Collection entries
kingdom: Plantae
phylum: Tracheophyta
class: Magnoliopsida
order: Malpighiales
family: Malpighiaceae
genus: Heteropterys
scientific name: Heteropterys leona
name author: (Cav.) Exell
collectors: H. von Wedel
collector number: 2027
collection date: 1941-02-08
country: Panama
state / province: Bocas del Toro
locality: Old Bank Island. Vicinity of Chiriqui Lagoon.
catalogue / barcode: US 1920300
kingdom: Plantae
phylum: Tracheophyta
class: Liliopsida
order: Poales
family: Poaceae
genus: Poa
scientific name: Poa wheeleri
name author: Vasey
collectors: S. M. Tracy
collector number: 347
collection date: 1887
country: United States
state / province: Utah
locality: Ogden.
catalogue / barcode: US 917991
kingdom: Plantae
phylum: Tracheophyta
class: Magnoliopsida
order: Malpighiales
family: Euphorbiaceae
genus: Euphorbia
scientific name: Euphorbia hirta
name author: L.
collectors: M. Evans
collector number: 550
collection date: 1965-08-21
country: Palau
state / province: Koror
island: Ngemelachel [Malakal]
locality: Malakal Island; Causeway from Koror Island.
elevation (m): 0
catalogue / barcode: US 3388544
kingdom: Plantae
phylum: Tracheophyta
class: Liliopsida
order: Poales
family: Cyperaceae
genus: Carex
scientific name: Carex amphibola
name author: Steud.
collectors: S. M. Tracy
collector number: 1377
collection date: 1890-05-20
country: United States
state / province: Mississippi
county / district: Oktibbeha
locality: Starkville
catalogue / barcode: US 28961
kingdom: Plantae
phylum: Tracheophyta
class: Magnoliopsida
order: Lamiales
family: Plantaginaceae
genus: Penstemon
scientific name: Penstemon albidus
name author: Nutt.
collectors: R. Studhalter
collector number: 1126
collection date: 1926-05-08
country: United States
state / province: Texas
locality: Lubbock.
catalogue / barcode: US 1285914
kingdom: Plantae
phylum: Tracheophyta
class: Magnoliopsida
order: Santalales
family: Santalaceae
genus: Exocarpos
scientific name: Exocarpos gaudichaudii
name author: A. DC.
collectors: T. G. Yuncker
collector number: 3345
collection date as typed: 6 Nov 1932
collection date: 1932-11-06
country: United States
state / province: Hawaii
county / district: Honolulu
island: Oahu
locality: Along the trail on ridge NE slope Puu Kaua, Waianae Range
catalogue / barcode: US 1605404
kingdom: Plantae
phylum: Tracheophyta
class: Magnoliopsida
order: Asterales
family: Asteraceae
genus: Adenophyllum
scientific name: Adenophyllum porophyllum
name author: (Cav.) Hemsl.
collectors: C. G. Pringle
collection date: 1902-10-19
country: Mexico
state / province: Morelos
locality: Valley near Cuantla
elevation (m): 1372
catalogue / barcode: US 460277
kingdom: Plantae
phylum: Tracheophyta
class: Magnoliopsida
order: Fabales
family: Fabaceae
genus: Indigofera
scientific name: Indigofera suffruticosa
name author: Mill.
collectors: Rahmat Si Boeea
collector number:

> Written problem
Recast the stretch of data above, from its beginning through the line containing "country: Panama", as a Markdown table with two columns, Row and Line. Number each line in order and leave out any blank lines.

> Response
| Row | Line |
|---|---|
| 1 | kingdom: Plantae |
| 2 | phylum: Tracheophyta |
| 3 | class: Magnoliopsida |
| 4 | order: Malpighiales |
| 5 | family: Malpighiaceae |
| 6 | genus: Heteropterys |
| 7 | scientific name: Heteropterys leona |
| 8 | name author: (Cav.) Exell |
| 9 | collectors: H. von Wedel |
| 10 | collector number: 2027 |
| 11 | collection date: 1941-02-08 |
| 12 | country: Panama |